- Task description: Reproduce the passage on cognitive software agents word for word, from "An autonomous agent senses" to "see the tutorial.)".

(Beginning of Given text)

An autonomous agent senses and acts upon its environment in the service
of its own agenda. An autonomous agent with human-like cognitive capabilities
is called a cognitive agent. By a "conscious" software agent,
we mean one designed within the constraints of Bernard Baars' Global
Workspace Theory of consciousness and cognition. The CCRG’s
research revolves around the design and implementation of cognitive,
sometimes "conscious," software agents, their computational
applications, and their use in cognitive modeling.
Like the Roman god Janus, cognitive computing projects can have
two faces, their science face and their engineering face. The science
face fleshes out the global workspace theory of consciousness into
a full cognitive model of how minds work. (Please see the tutorial.)

(End of Given text)
(Beginning of Data section)

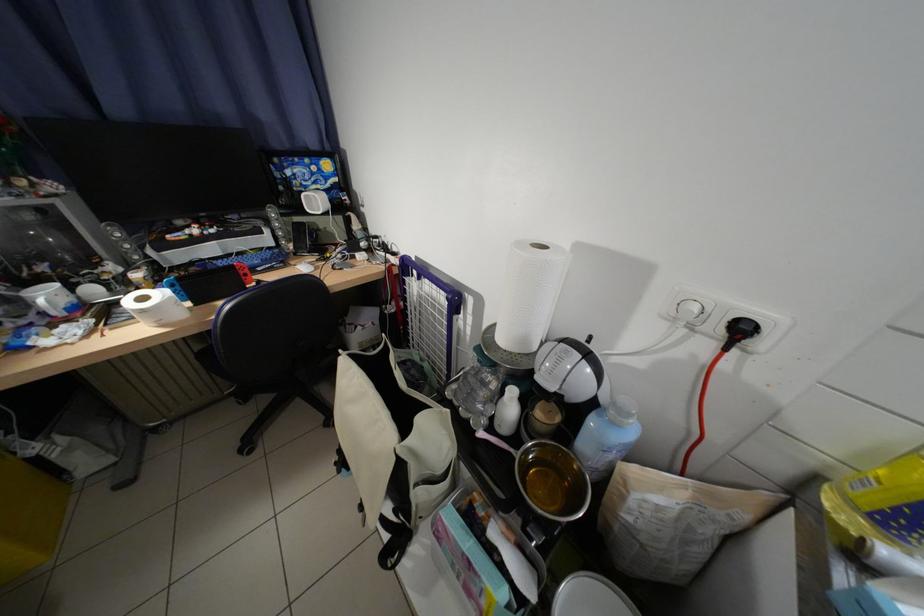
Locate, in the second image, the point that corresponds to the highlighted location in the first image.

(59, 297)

(End of Data section)
(Beginning of Data section)

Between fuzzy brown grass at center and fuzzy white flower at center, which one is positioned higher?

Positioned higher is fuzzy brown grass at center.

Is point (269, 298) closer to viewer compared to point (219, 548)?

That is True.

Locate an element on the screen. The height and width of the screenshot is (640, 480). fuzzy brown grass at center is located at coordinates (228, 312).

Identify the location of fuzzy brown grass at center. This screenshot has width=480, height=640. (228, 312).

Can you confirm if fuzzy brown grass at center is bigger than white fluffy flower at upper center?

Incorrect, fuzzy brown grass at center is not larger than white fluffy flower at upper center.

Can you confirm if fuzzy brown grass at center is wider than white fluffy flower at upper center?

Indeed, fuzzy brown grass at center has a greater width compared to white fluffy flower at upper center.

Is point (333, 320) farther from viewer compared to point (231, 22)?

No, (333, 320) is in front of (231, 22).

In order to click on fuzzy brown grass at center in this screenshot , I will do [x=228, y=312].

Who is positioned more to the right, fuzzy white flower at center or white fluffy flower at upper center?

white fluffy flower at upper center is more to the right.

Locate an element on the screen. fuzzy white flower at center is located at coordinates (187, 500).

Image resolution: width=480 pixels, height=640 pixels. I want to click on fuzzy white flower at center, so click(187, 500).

(End of Data section)

- Exercise output:
An autonomous agent senses and acts upon its environment in the service
of its own agenda. An autonomous agent with human-like cognitive capabilities
is called a cognitive agent. By a "conscious" software agent,
we mean one designed within the constraints of Bernard Baars' Global
Workspace Theory of consciousness and cognition. The CCRG’s
research revolves around the design and implementation of cognitive,
sometimes "conscious," software agents, their computational
applications, and their use in cognitive modeling.
Like the Roman god Janus, cognitive computing projects can have
two faces, their science face and their engineering face. The science
face fleshes out the global workspace theory of consciousness into
a full cognitive model of how minds work. (Please see the tutorial.)